- ASSIGNMENT A
Render everything from the start of the records down to the line containing "selection can impact the" as a numbered list, leaving out blank lines.

- QUOTED PASSAGE
· · · · · · ·

MONTGOMERY, Ala. (AP) - With control of the U.S. Senate on the line, Alabama’s race is shaping up to be a contentious showdown between a college football coach backed by President Donald Trump and the body’s most endangered Democrat, who will need to motivate his base and court moderate voters to win political survival.
Armed with Trump’s endorsement and fame from years on the sidelines, former Auburn University football coach Tommy Tuberville handily defeated former U.S. Attorney General Jeff Sessions in Tuesday’s Republican runoff, and quickly pivoted to attacking Sen. Doug Jones, who pulled off a stunning political upset in a 2017 special election to become Alabama’s first Democrat elected to the Senate in a quarter century.
Tuberville has never held public office but cast himself as a better match with Alabama voters in his victory speech.
“Democrat Doug Jones is running for reelection with the slogan One Alabama. Well, you can make no mistake about it. What Doug really means is one liberal Alabama,” Tuberville said on election night.
After pulling off one improbable victory, Jones is not ceding his chances of another in a race setting up to be both pricey and combative.
“My message is going to be very simple: We’ve got to have leadership. We are in a time of crisis. I want you to look at the record,” Jones said, adding that he wants to talk about jobs, education and health care.
David Mowery, an Alabama-based political consultant, said the “deck is stacked” against Jones in a state where Trump captured 62% of the vote in 2016, but it would be a mistake for Republicans to think the race will be easy.
Jones now faces the headwind of a presidential election year, and a GOP nominee without the baggage of his 2017 opponent, Roy Moore, a religious right candidate who was polarizing before being accused of sexual misconduct.
“I think Tuberville is probably a two-touchdown favorite,” Mowery said. “But (Jones) won the first time. So obviously there is a chance, right? To use a terrible football metaphor, you still have to play the game.”
Jones relied on increasing Democratic turnout to win last time, including Black voters who make up 27% of the state, and persuading some swing voters and moderate Republicans to come to his side or sit out the election.
“I think the D.C. perspective that this race is a slam dunk for Republicans has always been wrong and getting more wrong by the day,” said Zac McCrary, a Democratic pollster who works for some pro-Jones groups.

· · · · · · ·

- ASSIGNMENT B
Write the next part of the article on Alabama's Senate race, picking up right after its final sentence.

- RECORDS PROVIDED
· · · · · · ·

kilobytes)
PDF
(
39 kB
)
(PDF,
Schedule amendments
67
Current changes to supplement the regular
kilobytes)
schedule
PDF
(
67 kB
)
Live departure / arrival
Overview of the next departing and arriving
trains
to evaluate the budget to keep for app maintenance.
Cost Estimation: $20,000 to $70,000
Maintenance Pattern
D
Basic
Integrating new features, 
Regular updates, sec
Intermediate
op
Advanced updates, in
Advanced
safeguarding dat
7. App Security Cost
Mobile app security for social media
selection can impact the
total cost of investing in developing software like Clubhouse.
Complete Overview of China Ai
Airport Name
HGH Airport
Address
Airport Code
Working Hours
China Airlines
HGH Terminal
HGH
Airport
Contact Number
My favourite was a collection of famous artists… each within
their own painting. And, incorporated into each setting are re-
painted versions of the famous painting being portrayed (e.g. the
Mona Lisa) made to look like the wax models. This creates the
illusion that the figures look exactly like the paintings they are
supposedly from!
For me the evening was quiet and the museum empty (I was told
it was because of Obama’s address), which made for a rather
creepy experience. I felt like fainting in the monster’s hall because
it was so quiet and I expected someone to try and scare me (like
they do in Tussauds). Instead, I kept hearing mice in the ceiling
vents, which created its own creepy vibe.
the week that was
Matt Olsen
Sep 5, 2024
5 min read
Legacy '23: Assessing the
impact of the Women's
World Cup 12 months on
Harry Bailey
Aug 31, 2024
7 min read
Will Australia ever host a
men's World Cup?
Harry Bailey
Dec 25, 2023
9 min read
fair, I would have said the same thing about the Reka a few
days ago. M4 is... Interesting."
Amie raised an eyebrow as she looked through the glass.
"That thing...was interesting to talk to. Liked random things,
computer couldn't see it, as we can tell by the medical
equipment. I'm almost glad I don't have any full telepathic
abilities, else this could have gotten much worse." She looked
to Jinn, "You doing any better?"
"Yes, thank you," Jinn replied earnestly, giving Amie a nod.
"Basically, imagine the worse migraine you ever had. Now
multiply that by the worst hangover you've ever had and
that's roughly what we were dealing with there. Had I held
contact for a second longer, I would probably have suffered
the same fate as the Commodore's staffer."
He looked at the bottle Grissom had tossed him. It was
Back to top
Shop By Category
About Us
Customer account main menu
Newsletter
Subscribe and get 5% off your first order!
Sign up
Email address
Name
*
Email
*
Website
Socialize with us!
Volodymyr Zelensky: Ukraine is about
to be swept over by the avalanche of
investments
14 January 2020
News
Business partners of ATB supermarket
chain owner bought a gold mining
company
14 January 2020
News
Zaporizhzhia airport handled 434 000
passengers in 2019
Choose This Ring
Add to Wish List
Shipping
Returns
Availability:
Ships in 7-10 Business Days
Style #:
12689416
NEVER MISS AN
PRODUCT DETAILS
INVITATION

· · · · · · ·

- RESULT A
1. kilobytes)
2. PDF
3. (
4. 39 kB
5. )
6. (PDF,
7. Schedule amendments
8. 67
9. Current changes to supplement the regular
10. kilobytes)
11. schedule
12. PDF
13. (
14. 67 kB
15. )
16. Live departure / arrival
17. Overview of the next departing and arriving
18. trains
19. to evaluate the budget to keep for app maintenance.
20. Cost Estimation: $20,000 to $70,000
21. Maintenance Pattern
22. D
23. Basic
24. Integrating new features, 
25. Regular updates, sec
26. Intermediate
27. op
28. Advanced updates, in
29. Advanced
30. safeguarding dat
31. 7. App Security Cost
32. Mobile app security for social media
33. selection can impact the

- RESULT B
McCrary said Democratic turnout should be higher for the presidential race, particularly among Black voters and young voters, two key groups for Jones. And while Trump is expected to win Alabama easily, his margin in November might be narrower than in 2016, McCrary said.
Republicans have made recapturing the once reliably red state a priority, seeing it as their best chance to pick up a seat in the battle for partisan control of the Senate.
“We want that seat back. … It’s going to be a battle, but we are going to win the war,” Alabama Republican Party chair Terry Lathan said.
Trump said Wednesday that Tuberville would be a “great senator”and denounced Jones as “not doing the job.” The president pushed hard to deny Sessions the chance to reclaim the Senate seat he left to become his attorney general, harshly criticizing his recusal from the investigation of Russian interference in the 2016 presidential campaign.
The 100-day race is shaping up to be expensive as well as contentious.
One Nation, a group aligned with Senate Majority Leader Mitch McConnell, has reserved $3.2 million in ad time in Alabama, and Club for Growth, a conservative organization focused on economic issues, has begun airing a $1.3 million ad buy against Jones.
Jones has amassed $9 million in campaign donations, according to the latest fundraising reports.
Democrats have stepped up attacks against Tuberville, pointing to his handling of the case of an Auburn football player accused of statutory rape of a 15-year-old girl, and his involvement in a hedge fund where his partner pleaded guilty to fraud.
“’Sen. Jones got justice for four little girls murdered during church by the Klan. Tommy Tuberville thought a one-game suspension was enough when one of his players raped a little girl. Which one cares more about your daughter’s future?” the Alabama Democratic Party tweeted Wednesday morning. As U.S. attorney, Jones prosecuted Klan members behind the 1965 church bombing in Birmingham.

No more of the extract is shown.